Semantic Web Mining is an application area which aims at combining the two areas of Semantic Web and Web Mining from a twofold perspective (Stumme, Hotho, & Berendt, 2006). On one hand, the new semantic structures in the Web can be exploited to improve the results of Web Mining. On the other hand, the results of Web Mining can be used for building the Semantic Web. Most work in Semantic Web Mining simply extends previous work to the new application context, e.g., Maedche and Staab (2000) apply a well-known algorithm for association rule mining to discover conceptual relations from text. Indeed, we argue that Semantic Web Mining can be considered as Data Mining (DM) for/from the Semantic Web. Current DM systems could serve the purpose of Semantic Web Mining if they were more compliant with, e.g., the standards of representation for ontologies in the Semantic Web and/or interoperable with well-established tools for Ontological Engineering (Gómez-Pérez, Fernández-López, & Corcho, 2004), e.g., Protégé (Knublauch, Fergerson, Noy, & Musen, 2004), that support these standards. In particular, those Knowledge Representation (KR) formalisms known as Description Logics (DLs) which collectively form a family of decidable fragments of First Order Logic (FOL) (Baader, Calvanese, McGuinness, Nardi, & Patel-Schneider, 2007) have been the starting point for the W3C recommended Ontology Web Language (OWL) (Horrocks, Patel-Schneider, & van Harmelen, 2003).

Algorithms for Relational Learning try to avoid the limitation of classical Machine Learning (ML) in describing the relationships between more than one object by using a richer representation language, such as (fragments of) FOL (De Raedt, 2008). This logic-based approach to Relational Learning is also known under the name of Inductive Logic Programming (ILP) (Nienhuys-Cheng & de Wolf, 1997). ILP has been historically concerned with concept learning from examples and background knowledge within the representation framework of Horn Clausal Logic (HCL) (underlying the Logic Programming paradigm) and with the aim of prediction, e.g., the system FOIL learns classification rules from examples expressed in the form of relations (Quinlan, 1990). More recently the ILP community has developed an interest in applications for relational databases, thus giving rise to the field of Relational Data Mining (Džeroski & Lavrač, 2001). Systems like Warmr (Dehaspe & Toivonen, 1999) adopt Datalog (Ceri, Gottlob, & Tanca, 1990) (a logical language for relational databases which corresponds to a function-free fragment of HCL) as representation language and support tasks of description rather than prediction in challenging applications, such as trying to understand the structure of proteins and designing pharmaceuticals.
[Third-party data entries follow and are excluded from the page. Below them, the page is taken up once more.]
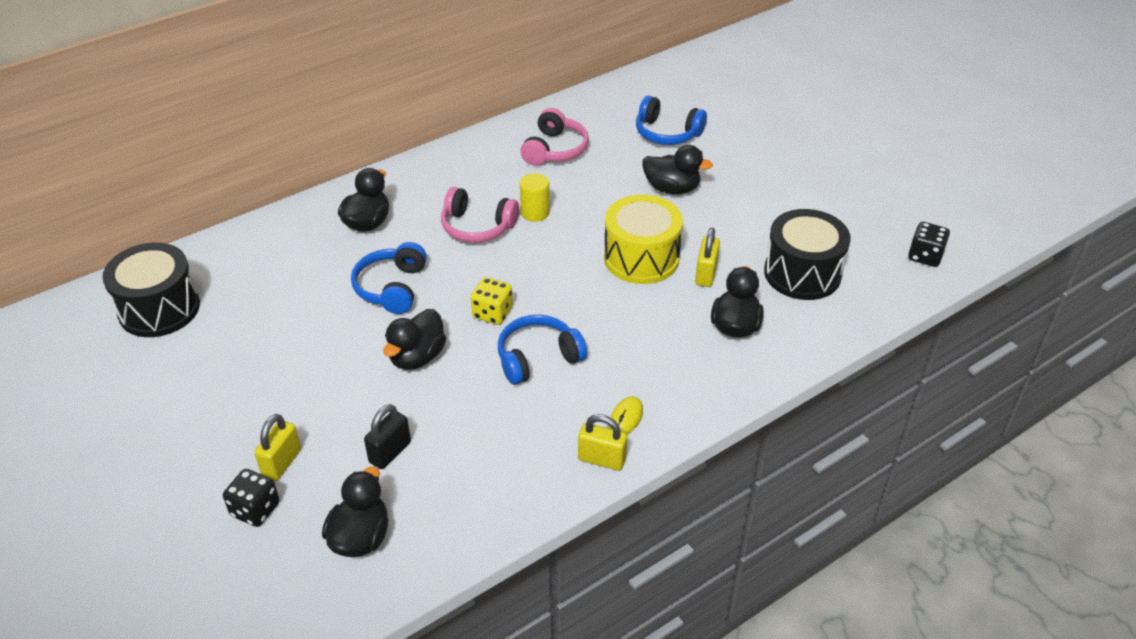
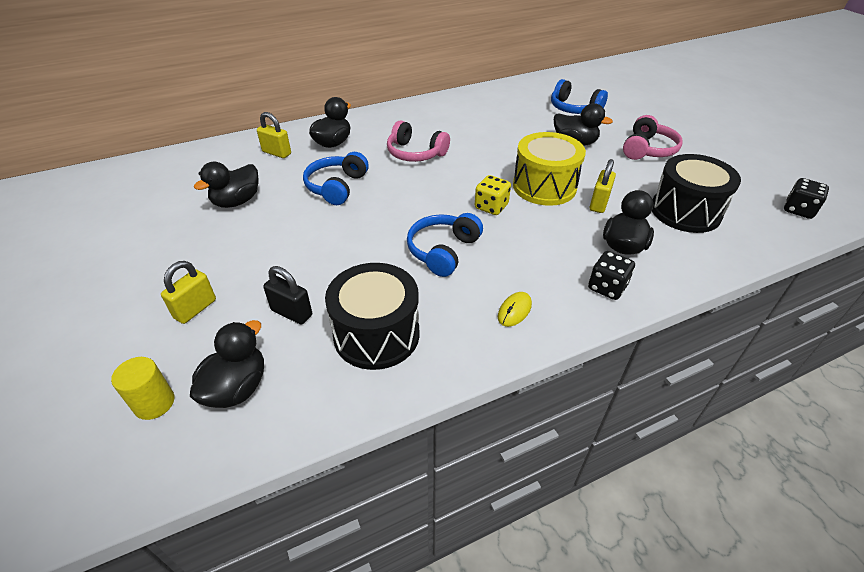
camera: 10 degrees right, 0 degrees up
black drum [102,243,200,337] -> black drum moved to [325,263,420,370]
black dice [223,469,280,527] -> black dice moved to [588,251,635,300]
black padlock [364,404,411,469] -> black padlock turned 75 degrees clockwise [263,266,312,324]
black duck [383,309,446,370] -> black duck moved to [194,162,258,208]
yellow dice [471,277,513,325] -> yellow dice moved to [475,175,511,215]
blue headphones [498,315,587,385] -> blue headphones turned 45 degrees counterclockwise [407,213,483,277]
pink headphones [520,108,589,166] -> pink headphones moved to [623,115,683,160]
yellow cylinder [520,173,550,222] -> yellow cylinder moved to [111,357,174,420]
yellow padlock [578,414,627,471] -> yellow padlock moved to [257,112,291,158]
Though ILP is widely recognized as a major approach to Relational Learning, ILP as such cannot face the challenges of the Semantic Web, notably the availability of ontologies to deal with. This inadequacy of Relational Learning is due to the following KR issue: DLs are incomparable with HCL as regards the expressive power (Borgida, 1996) and the semantics (Rosati, 2005). Yet, since DLs and HCL can be combined according to some limited forms of hybridization (Rosati, 2005), the adoption of hybrid KR systems such as jswis.2011070101.m02-log (Donini, Lenzerini, Nardi, & Schaerf, 1998) can help overcome the current difficulties in accommodating ontologies in ILP (Lisi & Esposito, 2009). We claim that this paves the way to an extension of Relational Learning, called Onto-Relational Learning, to account for ontologies in a clear, well-founded and elegant manner.